### [EXERCISE INSTRUCTIONS]
The required output is every line from the beginning of the entries below through the line that includes "グ、スタッズなど異素材を組み合わせますが、ゴールド", copied exactly.

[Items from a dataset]
-- Opening Marker --
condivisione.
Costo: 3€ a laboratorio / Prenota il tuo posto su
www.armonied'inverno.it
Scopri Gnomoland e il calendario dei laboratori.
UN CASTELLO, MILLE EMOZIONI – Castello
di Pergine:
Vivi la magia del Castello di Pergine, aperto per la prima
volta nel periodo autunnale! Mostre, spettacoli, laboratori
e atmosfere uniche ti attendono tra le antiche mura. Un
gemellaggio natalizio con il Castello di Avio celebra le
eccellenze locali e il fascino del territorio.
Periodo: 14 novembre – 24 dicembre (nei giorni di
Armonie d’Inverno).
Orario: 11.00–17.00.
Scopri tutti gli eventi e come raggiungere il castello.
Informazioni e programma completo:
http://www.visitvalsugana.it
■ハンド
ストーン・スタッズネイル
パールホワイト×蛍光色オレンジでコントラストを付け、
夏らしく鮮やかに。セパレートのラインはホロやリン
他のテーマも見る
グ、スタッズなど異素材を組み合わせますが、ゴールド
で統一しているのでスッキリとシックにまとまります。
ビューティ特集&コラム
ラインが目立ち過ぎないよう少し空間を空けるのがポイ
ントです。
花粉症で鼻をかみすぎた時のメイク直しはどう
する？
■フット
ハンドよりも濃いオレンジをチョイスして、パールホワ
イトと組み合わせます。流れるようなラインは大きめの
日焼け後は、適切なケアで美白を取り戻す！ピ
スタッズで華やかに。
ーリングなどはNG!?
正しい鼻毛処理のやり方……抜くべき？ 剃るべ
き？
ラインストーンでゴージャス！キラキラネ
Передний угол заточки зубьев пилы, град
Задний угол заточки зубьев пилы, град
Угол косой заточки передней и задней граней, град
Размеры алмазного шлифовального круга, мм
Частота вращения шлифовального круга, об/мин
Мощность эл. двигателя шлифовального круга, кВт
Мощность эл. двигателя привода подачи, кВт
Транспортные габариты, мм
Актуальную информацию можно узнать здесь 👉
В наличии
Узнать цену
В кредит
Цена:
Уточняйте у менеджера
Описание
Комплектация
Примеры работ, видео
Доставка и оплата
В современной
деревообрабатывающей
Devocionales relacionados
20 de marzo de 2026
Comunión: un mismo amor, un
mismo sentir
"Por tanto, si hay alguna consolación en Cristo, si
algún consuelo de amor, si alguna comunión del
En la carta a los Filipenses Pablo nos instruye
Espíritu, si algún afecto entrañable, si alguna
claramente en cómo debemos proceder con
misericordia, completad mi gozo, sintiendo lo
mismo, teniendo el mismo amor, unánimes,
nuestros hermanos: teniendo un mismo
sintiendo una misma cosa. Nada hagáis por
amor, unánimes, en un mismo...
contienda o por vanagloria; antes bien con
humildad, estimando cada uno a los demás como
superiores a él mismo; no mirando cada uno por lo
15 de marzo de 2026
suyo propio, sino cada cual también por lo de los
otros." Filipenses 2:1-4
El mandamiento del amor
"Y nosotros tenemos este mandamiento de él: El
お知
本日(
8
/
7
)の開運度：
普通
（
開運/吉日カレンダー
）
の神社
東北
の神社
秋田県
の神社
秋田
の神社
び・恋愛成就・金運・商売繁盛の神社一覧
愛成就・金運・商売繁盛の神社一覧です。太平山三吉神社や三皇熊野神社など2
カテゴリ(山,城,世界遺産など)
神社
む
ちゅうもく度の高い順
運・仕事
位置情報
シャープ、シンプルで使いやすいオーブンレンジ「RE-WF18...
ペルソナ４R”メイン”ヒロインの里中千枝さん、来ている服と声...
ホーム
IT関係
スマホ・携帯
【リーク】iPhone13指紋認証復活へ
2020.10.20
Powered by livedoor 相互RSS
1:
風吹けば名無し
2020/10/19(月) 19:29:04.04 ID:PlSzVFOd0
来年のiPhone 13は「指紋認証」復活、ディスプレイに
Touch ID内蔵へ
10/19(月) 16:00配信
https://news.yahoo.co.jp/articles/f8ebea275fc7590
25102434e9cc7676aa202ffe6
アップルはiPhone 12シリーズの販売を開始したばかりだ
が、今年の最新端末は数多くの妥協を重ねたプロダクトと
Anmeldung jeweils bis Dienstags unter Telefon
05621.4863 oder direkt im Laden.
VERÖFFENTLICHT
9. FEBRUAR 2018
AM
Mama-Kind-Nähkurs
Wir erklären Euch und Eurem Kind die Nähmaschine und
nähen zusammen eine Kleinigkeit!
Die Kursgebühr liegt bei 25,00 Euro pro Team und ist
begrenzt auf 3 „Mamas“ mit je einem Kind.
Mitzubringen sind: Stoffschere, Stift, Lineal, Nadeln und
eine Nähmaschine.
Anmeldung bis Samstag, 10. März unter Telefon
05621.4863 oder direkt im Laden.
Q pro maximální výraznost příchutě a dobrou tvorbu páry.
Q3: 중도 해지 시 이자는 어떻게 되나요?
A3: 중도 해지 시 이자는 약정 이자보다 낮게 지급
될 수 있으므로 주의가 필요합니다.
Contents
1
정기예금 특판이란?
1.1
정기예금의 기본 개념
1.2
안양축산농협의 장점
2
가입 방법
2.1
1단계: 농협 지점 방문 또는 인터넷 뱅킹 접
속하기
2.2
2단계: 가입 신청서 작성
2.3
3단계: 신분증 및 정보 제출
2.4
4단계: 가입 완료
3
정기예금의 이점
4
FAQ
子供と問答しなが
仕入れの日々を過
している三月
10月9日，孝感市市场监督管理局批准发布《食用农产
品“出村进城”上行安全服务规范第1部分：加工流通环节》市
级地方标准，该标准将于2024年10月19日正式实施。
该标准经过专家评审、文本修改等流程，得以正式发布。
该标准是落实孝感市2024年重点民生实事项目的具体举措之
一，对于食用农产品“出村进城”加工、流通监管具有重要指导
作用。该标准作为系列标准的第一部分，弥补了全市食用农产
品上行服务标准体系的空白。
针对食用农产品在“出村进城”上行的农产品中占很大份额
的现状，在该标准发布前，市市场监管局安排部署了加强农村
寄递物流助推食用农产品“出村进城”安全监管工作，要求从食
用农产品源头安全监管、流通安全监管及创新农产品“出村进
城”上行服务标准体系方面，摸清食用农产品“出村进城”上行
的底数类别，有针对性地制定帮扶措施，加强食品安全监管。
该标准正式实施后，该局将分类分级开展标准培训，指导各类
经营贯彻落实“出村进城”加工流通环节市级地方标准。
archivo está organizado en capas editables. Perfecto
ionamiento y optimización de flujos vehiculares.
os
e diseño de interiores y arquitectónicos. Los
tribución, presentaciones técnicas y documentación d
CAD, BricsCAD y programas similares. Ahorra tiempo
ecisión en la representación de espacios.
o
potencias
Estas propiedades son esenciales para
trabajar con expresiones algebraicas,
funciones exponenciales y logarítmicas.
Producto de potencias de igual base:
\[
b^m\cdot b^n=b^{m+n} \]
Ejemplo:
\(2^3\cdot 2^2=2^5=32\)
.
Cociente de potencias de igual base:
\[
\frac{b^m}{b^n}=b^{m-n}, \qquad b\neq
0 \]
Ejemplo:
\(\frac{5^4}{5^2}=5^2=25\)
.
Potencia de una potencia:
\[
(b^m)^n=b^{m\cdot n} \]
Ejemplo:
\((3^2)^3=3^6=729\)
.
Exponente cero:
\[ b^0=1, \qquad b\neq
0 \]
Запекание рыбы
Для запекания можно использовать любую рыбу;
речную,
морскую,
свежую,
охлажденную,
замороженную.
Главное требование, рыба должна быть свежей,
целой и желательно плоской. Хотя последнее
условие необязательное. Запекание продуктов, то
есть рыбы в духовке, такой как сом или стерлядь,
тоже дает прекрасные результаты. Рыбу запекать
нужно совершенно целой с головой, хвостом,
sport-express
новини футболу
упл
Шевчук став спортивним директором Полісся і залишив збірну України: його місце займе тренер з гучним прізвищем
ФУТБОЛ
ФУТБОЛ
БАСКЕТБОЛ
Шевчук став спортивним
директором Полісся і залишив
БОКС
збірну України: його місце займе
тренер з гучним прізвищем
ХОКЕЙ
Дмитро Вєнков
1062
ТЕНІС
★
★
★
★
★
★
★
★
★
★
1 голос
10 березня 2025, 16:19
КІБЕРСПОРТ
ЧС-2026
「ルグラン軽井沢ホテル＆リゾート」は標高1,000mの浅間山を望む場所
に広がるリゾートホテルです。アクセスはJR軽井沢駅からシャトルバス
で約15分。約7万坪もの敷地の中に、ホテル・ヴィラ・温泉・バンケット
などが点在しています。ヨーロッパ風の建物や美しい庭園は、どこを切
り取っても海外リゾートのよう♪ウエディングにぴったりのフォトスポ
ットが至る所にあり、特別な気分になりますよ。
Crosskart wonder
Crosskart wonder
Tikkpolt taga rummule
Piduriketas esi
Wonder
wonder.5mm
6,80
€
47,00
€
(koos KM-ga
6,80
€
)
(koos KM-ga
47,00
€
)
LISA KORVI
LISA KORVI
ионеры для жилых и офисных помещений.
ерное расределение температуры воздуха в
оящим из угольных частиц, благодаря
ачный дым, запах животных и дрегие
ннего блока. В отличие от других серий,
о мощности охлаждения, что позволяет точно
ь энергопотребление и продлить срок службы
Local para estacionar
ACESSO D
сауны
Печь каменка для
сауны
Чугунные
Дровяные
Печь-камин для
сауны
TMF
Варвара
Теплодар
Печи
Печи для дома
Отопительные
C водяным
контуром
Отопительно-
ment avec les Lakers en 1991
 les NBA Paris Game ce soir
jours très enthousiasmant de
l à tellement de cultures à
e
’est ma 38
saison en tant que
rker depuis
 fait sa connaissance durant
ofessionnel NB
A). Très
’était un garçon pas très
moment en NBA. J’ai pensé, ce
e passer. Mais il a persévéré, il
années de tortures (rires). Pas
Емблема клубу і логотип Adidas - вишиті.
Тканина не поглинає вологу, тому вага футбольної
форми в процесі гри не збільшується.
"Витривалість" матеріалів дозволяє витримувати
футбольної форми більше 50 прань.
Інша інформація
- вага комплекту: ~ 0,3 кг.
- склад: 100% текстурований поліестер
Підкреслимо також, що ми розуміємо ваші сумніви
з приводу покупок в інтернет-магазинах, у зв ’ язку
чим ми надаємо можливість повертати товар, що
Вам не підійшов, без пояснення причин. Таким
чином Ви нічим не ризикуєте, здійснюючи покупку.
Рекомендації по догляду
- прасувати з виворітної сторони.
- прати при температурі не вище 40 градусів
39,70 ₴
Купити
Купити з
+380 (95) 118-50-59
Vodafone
-- Closing Marker --
### [REPLY TO THE TASK]
condivisione.
Costo: 3€ a laboratorio / Prenota il tuo posto su
www.armonied'inverno.it
Scopri Gnomoland e il calendario dei laboratori.
UN CASTELLO, MILLE EMOZIONI – Castello
di Pergine:
Vivi la magia del Castello di Pergine, aperto per la prima
volta nel periodo autunnale! Mostre, spettacoli, laboratori
e atmosfere uniche ti attendono tra le antiche mura. Un
gemellaggio natalizio con il Castello di Avio celebra le
eccellenze locali e il fascino del territorio.
Periodo: 14 novembre – 24 dicembre (nei giorni di
Armonie d’Inverno).
Orario: 11.00–17.00.
Scopri tutti gli eventi e come raggiungere il castello.
Informazioni e programma completo:
http://www.visitvalsugana.it
■ハンド
ストーン・スタッズネイル
パールホワイト×蛍光色オレンジでコントラストを付け、
夏らしく鮮やかに。セパレートのラインはホロやリン
他のテーマも見る
グ、スタッズなど異素材を組み合わせますが、ゴールド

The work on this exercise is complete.